Приведённый фрагмент -
Утром 22 ноября прошел обыск у родителей Евгении Чириковой, которые формально проходят свидетелями по ее уголовным делам о так называемых «фейках о российской армии» и «оправдании терроризма». Широко известен инцидент с задержанием поэтессы и певицы Вероники Долиной в аэропорту. Месяц назад арестовали жену политика Леонида Гозмана: ее серебряные вилки признали «культурной ценностью» и завели дело о контрабанде. Аресты как взятие заложников — возрождаемая сталинская традиция, отмечает адвокат Иван Павлов, причем если ранее это явление в путинской России было чем-то исключительным (как арест брата Навального или отца Ивана Жданова), то сейчас это постепенно становится рутинной практикой.
Несмотря на массированную цензуру, преследование и блокировку интернет-ресурсов, яркие критики и обличители военных и политических преступлений Путина все еще слышны российской аудитории. Для борьбы с ними система прибегает ко все более изощренным и преступным методам.
Недавно о приостановке публичной деятельности объявил Леонид Гозман, которого аудитория YouTube знает как политического аналитика. Но общественная карьера Гозмана началась гораздо раньше, в оффлайновые времена: сначала советник Гайдара, потом помощник Черномырдина, глава «Союза правых сил», управленец в РАО «ЕЭС» и «Роснано». Дальше — уход из официальной политики в несистемную оппозицию, много лет работы в СМИ, поддержка Украины, эмиграция, статус «иноагента», уголовное дело и заочный приговор. Казалось, что Гозмана ничто не остановит и он проведет за своей работой буквально всю жизнь.
А 3 октября 2024 года супругу политика, 72-летнюю Марину Егорову, задержали в Москве, куда она приехала читать курс лекций по психологии. Причем задержали на максимально экзотических основаниях: якобы за контрабанду культурных ценностей. Речь, конечно, идет не о сокровищах Людовика XIV, а о наборе семейного столового серебра — вилках и ложках, — которые Леонид Гозман решил взять собой за границу. Вот эти вилки якобы и представляют собой культурную ценность, а супруга политика теперь находится под домашним арестом за контрабанду в составе организованной группы.
Леонид Гозман с женой
Проще говоря, Марину Егорову взяли в заложницы, чтобы принудить ее мужа отказаться от участия в общественной деятельности.

Вопросы для разбора -
**a.** Выпишите из фрагмента дословно отрывок, начиная со слов «А 3 октября» и далее вплоть до слов «составе организованной группы.».
**b.** Когда и в каком городе, согласно фрагменту, задержали Марину Егорову?
Дальнейшие строки представляют собой самостоятельный материал.

Исходные материалы -

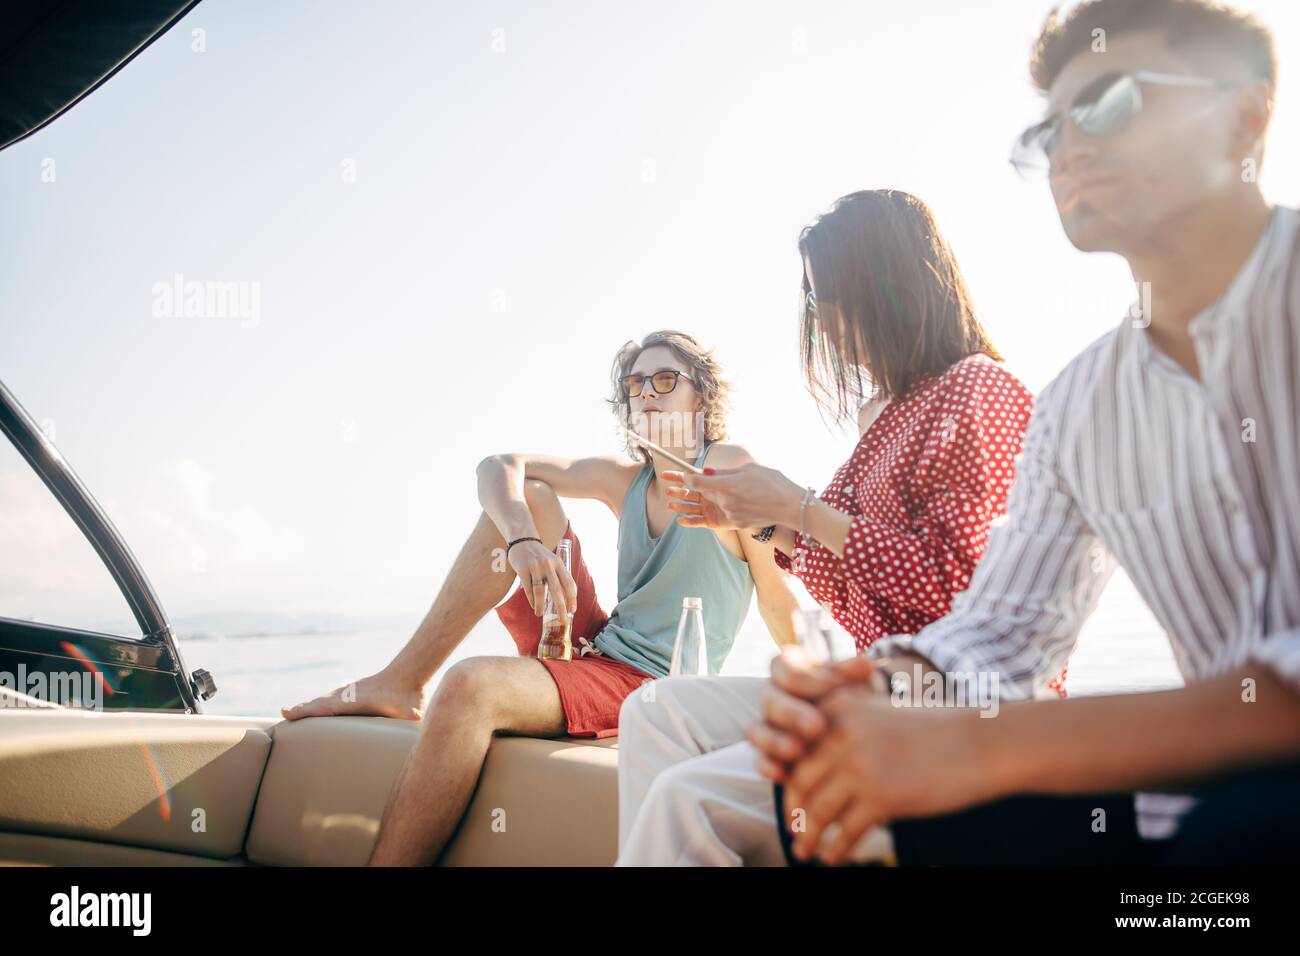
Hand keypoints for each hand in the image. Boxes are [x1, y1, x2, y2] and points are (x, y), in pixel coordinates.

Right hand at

Решения -
**a.**
А 3 октября 2024 года супругу политика, 72-летнюю Марину Егорову, задержали в Москве, куда она приехала читать курс лекций по психологии. Причем задержали на максимально экзотических основаниях: якобы за контрабанду культурных ценностей. Речь, конечно, идет не о сокровищах Людовика XIV, а о наборе семейного столового серебра — вилках и ложках, — которые Леонид Гозман решил взять собой за границу. Вот эти вилки якобы и представляют собой культурную ценность, а супруга политика теперь находится под домашним арестом за контрабанду в составе организованной группы.

**b.** 3 октября 2024 года в Москве.